## Material to process
※
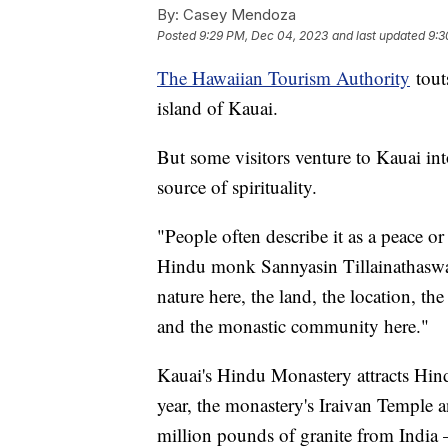
By:
Casey Mendoza
Posted
9:29 PM, Dec 04, 2023
and last updated
9:3
The Hawaiian Tourism Authority
touts
island of Kauai.
But some visitors venture to Kauai into
source of spirituality.
"People often describe it as a peace or 
Hindu monk Sannyasin Tillainathaswam
nature here, the land, the location, the
and the monastic community here."
Kauai's Hindu Monastery attracts Hind
year, the monastery's Iraivan Temple 
million pounds of granite from India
※
## About this exercise
Reproduce the whole listing exactly, but not the images in it.

## Task solution
By:
Casey Mendoza
Posted
9:29 PM, Dec 04, 2023
and last updated
9:3
The Hawaiian Tourism Authority
touts
island of Kauai.
But some visitors venture to Kauai into
source of spirituality.
"People often describe it as a peace or 
Hindu monk Sannyasin Tillainathaswam
nature here, the land, the location, the
and the monastic community here."
Kauai's Hindu Monastery attracts Hind
year, the monastery's Iraivan Temple 
million pounds of granite from India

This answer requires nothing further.